Ma la minimum tax sarà importante anche per garantire alle casse europee nuove entrate che serviranno a rimborsare le emissioni di titoli per il finanziamento del Next Generation Eu (Ngeu). Dai suoi proventi, dal 2023 la Ue dovrebbe veder arrivare tra i 2,4 e i 4 miliardi di euro all'anno. Una cifra che può salire fino a 17 miliardi negli anni successivi (dal 2026) con le altre due risorse proprie lanciate da Bruxelles: l'estensione del sistema di scambio delle quote di emissioni (Ets) ai trasporti, al settore marittimo e agli immobili, e l'introduzione di una carbon tax sui prodotti importati. In futuro ne potrebbero seguire altre, come la tassa sulle transazioni finanziarie. "Un momento storico", per il commissario al Bilancio Johannes Hahn, che ha ricordato che dal 1957 a oggi è la prima volta che si trova un'intesa a livello di Commissione per incrementare le risorse proprie. Ora, come sempre, la parola passa al Parlamento europeo e agli Stati membri. Le proposte riguardano tra l'altro l'estensione del sistema Ets ai trasporti e agli immobili, l'introduzione di una carbon tax su prodotti importati e una quota proveniente dalla minimun tax sulle società. Secondo le stime della Commissione, una volta a regime queste novità faranno affluire alle cassi Ue 17 miliardi di euro l'anno a partire dal 2026. La revisione del sistema Ets fa parte del pacchetto Fit for 55, l'insieme di misure per la riduzione delle emissioni del 55% entro il 2030 adottato nel luglio scorso.
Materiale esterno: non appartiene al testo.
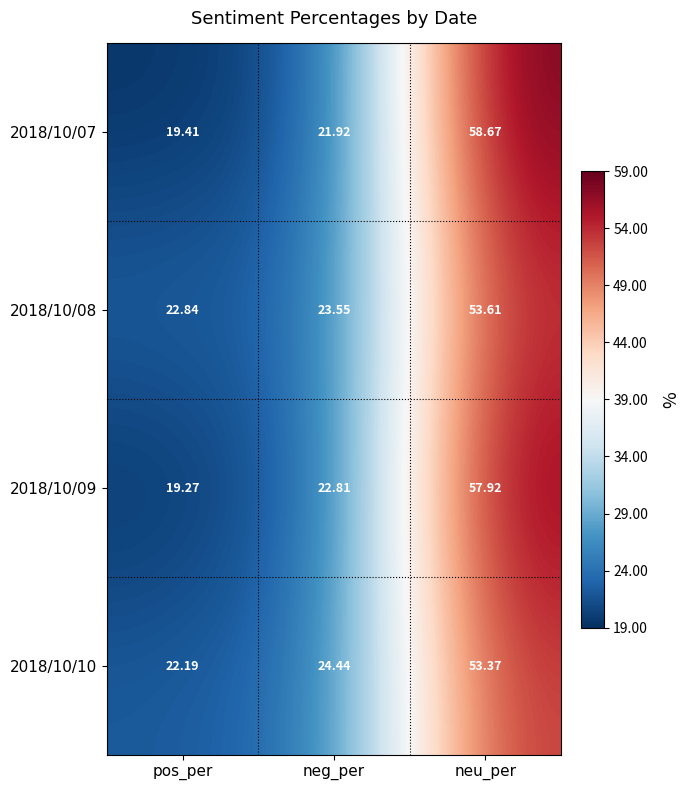

Between neg_per and neu_per, which series saw the biggest shift?

2018/10/07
In futuro, lo scambio di quote di emissioni si applicherà anche al settore marittimo, aumenteranno le aste delle quote di emissioni per l'aviazione e sarà istituito un sistema specifico per gli edifici e il trasporto su strada. Nell'attuale Ets, le entrate derivanti dalla vendita all'asta delle quote di emissioni sono trasferite per la maggior parte ai bilanci nazionali. La Commissione propone in futuro il 25% delle entrate provenienti dallo scambio di quote di emissioni confluisca nel bilancio dell'Ue, portando - secondo le stime - a velocità di crociera circa 12 miliardi di euro all'anno in media nel periodo 2026-2030 (9 miliardi di euro in media tra il 2023-2030).
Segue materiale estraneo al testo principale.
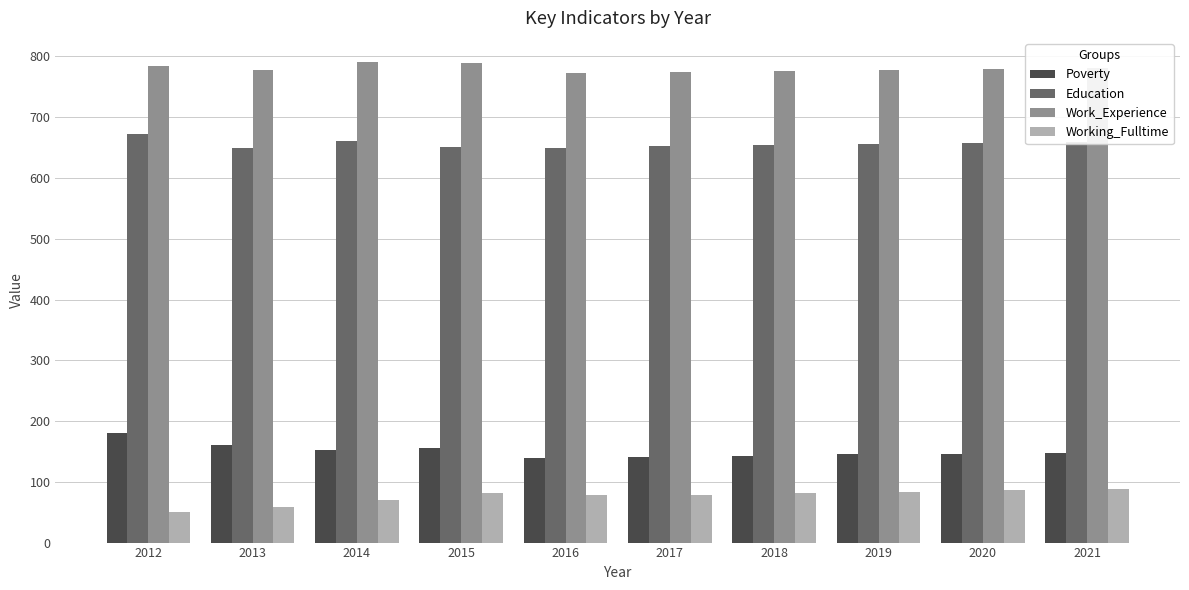

List the series in order of their peak value, highest first.

Work_Experience, Education, Poverty, Working_Fulltime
Con la carbon tax, invece, si punta a ridurre il rischio di rilocalizzazione delle emissioni di carbonio incentivando i produttori di Paesi terzi a rendere più verdi i loro processi di produzione. Per questo, le importazioni saranno soggette al pagamento di un prezzo per il carbonio, corrispondente a quello che sarebbe stato pagato se fossero state prodotte in Ue. La Commissione propone di destinare al bilancio dell'Ue il 75% delle entrate generate da questo meccanismo di adeguamento del carbonio alle frontiere (Cbam), che sono stimate a circa 1 miliardo di euro all'anno in media nel periodo 2026- 2030 (0,5 miliardi di euro in media nel periodo 2023- 2030).